On the input preprocessing side, the code takes an image read from Amazon S3 and converts it to the required TFS REST API input format.  On the output postprocessing side, the script simply passes through the predictions in the standard TFS format without modifying them. Alternatively, we could have just returned a class label for the class with the highest score, or performed other postprocessing that would be helpful to the application consuming the predictions. 

### Requirements.txt

Besides an `inference.py` script implementing the handler interface, it also may be necessary to supply a `requirements.txt` file to ensure any necessary dependencies are installed in the container along with the script.  For this script, in addition to the Python standard libraries we used the Pillow and Numpy libraries.

In [None]:
!wget -q https://raw.githubusercontent.com/aws-samples/amazon-sagemaker-script-mode/master/tf-distribution-options/code/requirements.txt
!cat ./requirements.txt

### Make Predictions

Next we'll set up the Predictor object created by the `deploy` method call above.
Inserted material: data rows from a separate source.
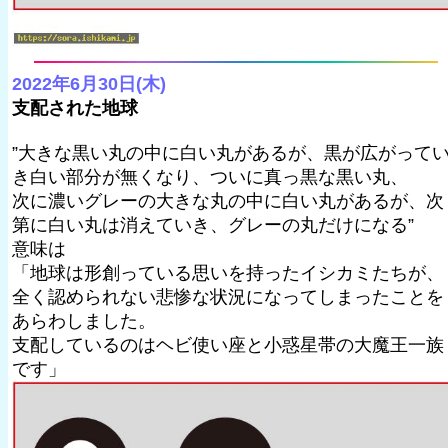
2022年6月30日(木)
支配された地球
”大きな黒い丸の中に白い丸があるが、黒が広がって
き白い部分が無くなり、ついに真っ黒な黒い丸、
次に濃いグレーの大きな丸の中に白い丸があるが、次
第に白い丸は消えていき、グレーの丸だけになる”
意味は
「地球は形創っている思いを持ったイシカミたちが、
全く認められない悲惨な状況になってしまったことを
あらわしました。
支配しているのはヘビ使い座と小惑星帯の大魔王一族
です」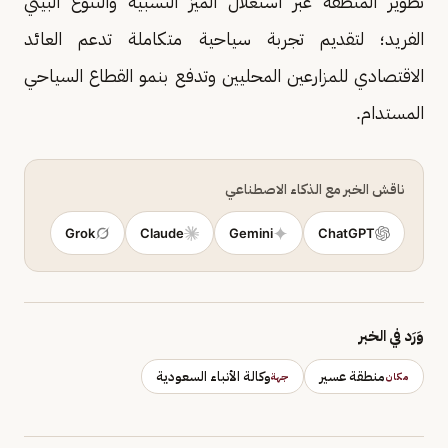
تطوير المنطقة عبر استغلال الميز النسبية والتنوع البيئي
الفريد؛ لتقديم تجربة سياحية متكاملة تدعم العائد
الاقتصادي للمزارعين المحليين وتدفع بنمو القطاع السياحي
المستدام.
ناقش الخبر مع الذكاء الاصطناعي
Grok
Claude
Gemini
ChatGPT
وَرَد في الخبر
منطقة عسير
وكالة الأنباء السعودية
مكان
جهة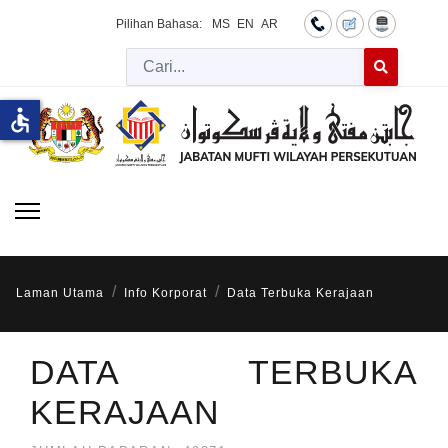
Pilihan Bahasa:
MS
EN
AR
Cari
Type 2 or more 
accessible
Laman Utama
Info Korporat
Data Terbuka Kerajaan
DATA TERBUKA
KERAJAAN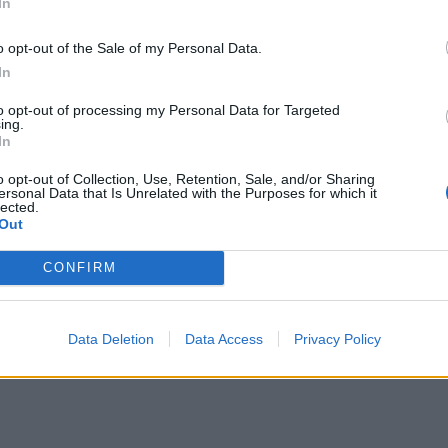
In
o opt-out of the Sale of my Personal Data.
In
to opt-out of processing my Personal Data for Targeted
ing.
In
o opt-out of Collection, Use, Retention, Sale, and/or Sharing
ersonal Data that Is Unrelated with the Purposes for which it
lected.
Out
CONFIRM
Data Deletion
Data Access
Privacy Policy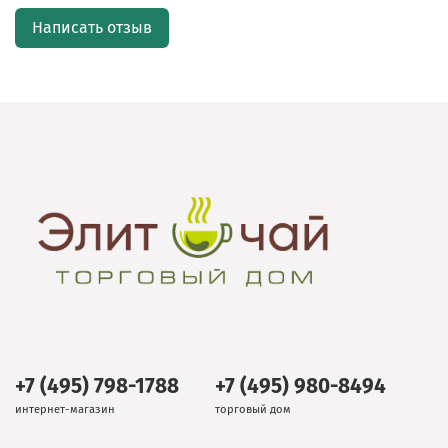
Написать отзыв
+7 (495) 798-1788
+7 (495) 980-8494
интернет-магазин
торговый дом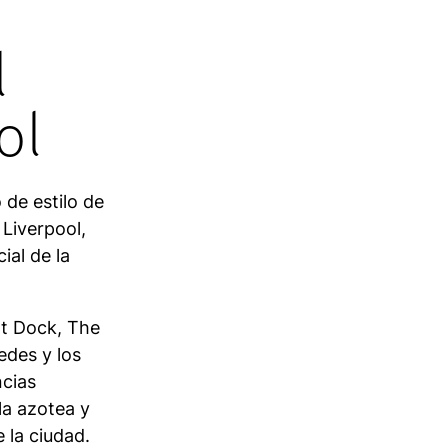
l
ol
 de estilo de
 Liverpool,
ial de la
rt Dock, The
edes y los
ncias
la azotea y
 la ciudad.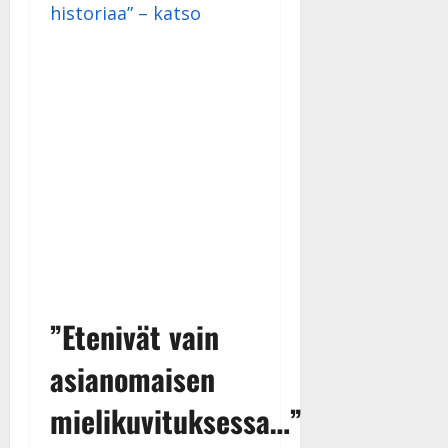
historiaa” – katso
27.4.2025
|
Päivitetty:
”Etenivät vain
asianomaisen
mielikuvituksessa…”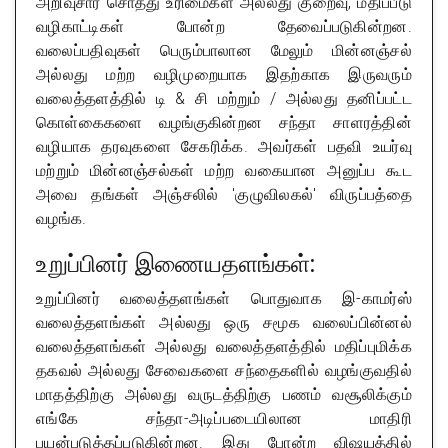
அறிவுசார் சொத்து உரிமைகள் அல்லது குறைவு, மதிப்பீடு
வழிகாட்டிகள் போன்ற தேவைப்படுகின்றன.
வலைப்பதிவுகள் பெரும்பாலான மேலும் மின்னஞ்சல்
அல்லது மற்ற வழிமுறையாக இதற்காக இருவரும்
வலைத்தளத்தில் டி & சி மற்றும் / அல்லது தனிப்பட்ட
கொள்கைகளை வழங்குகின்றன சந்தா சாளரத்தின்
வழியாக தரவுகளை சேகரிக்க. அவர்கள் பதவி உயர்வு
மற்றும் மின்னஞ்சல்கள் மற்ற வகையான அனுப்ப கூட
அவை தங்கள் அஞ்சலில் 'குழுவிலகல்' விருப்பத்தை
வழங்க.
உறுப்பினர் இணையதளங்கள்:
உறுப்பினர் வலைத்தளங்கள் பொதுவாக இ-காமர்ஸ்
வலைத்தளங்கள் அல்லது ஒரு சமூக வலைப்பின்னல்
வலைத்தளங்கள் அல்லது வலைத்தளத்தில் மதிப்புமிக்க
தகவல் அல்லது சேவைகளை சந்தைகளில் வழங்குவதில்
மாதத்திற்கு அல்லது வருடத்திற்கு பணம் வசூலிக்கும்
எங்கே சந்தா-அடிப்படையிலான மாதிரி
பயன்படுத்தப்படுகின்றன. இது போன்ற விஷயத்தில்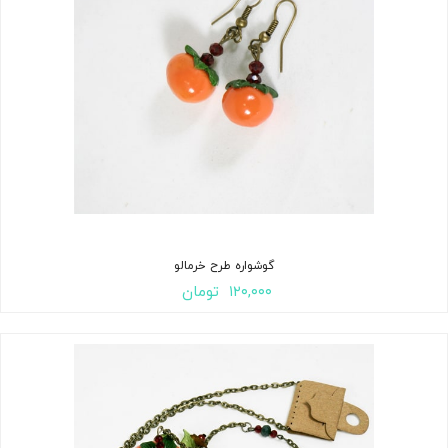
گوشواره طرح خرمالو
۱۲۰,۰۰۰
تومان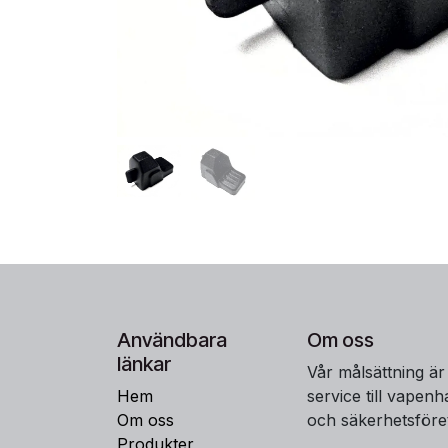
Användbara
Om oss
länkar
Vår målsättning är
Hem
service till vapen
Om oss
och säkerhetsföre
Produkter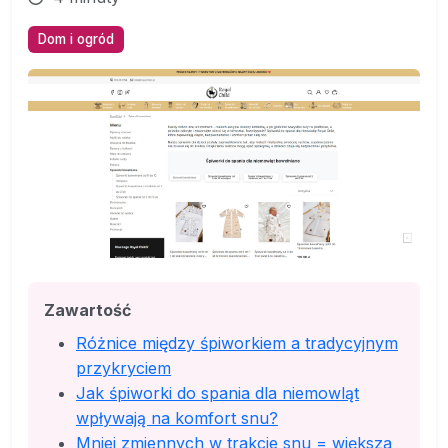
Dom i ogród
Zawartość
Różnice między śpiworkiem a tradycyjnym
przykryciem
Jak śpiworki do spania dla niemowląt
wpływają na komfort snu?
Mniej zmiennych w trakcie snu = większa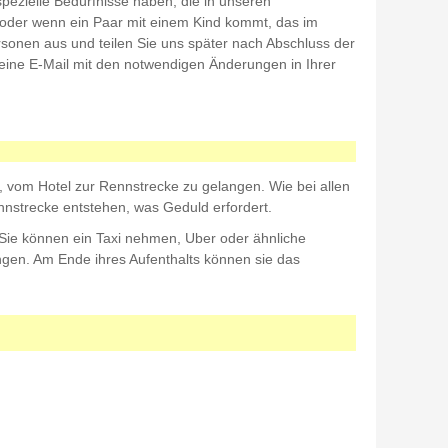
pezielle Bedürfnisse haben, die in unseren
n oder wenn ein Paar mit einem Kind kommt, das im
Personen aus und teilen Sie uns später nach Abschluss der
eine E-Mail mit den notwendigen Änderungen in Ihrer
 vom Hotel zur Rennstrecke zu gelangen. Wie bei allen
nstrecke entstehen, was Geduld erfordert.
Sie können ein Taxi nehmen, Uber oder ähnliche
angen. Am Ende ihres Aufenthalts können sie das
Since we are using a preprocessing script, we need to specify the Predictor's content type as `application/x-image` and override the default (JSON) serializer. We can now get predictions about the sample data displayed above simply by providing the raw .png image bytes to the Predictor.  

In [None]:
predictor.content_type = 'application/x-image'
predictor.serializer = None

def get_prediction(file_path):
    
    with open(file_path, "rb") as image:
        f = image.read()
    b = bytearray(f)
    return labels[np.argmax(predictor.predict(b)['predictions'], axis=1)[0]]

In [None]:
import time
start = time.time()
predictions = [get_prediction(image) for image in images]
end = time.time()
print(end - start)
print(predictions)

# Cleanup

To avoid incurring charges due to a stray endpoint, delete the Amazon SageMaker endpoint if you no longer need it:

In [None]:
sagemaker_session.delete_endpoint(predictor.endpoint)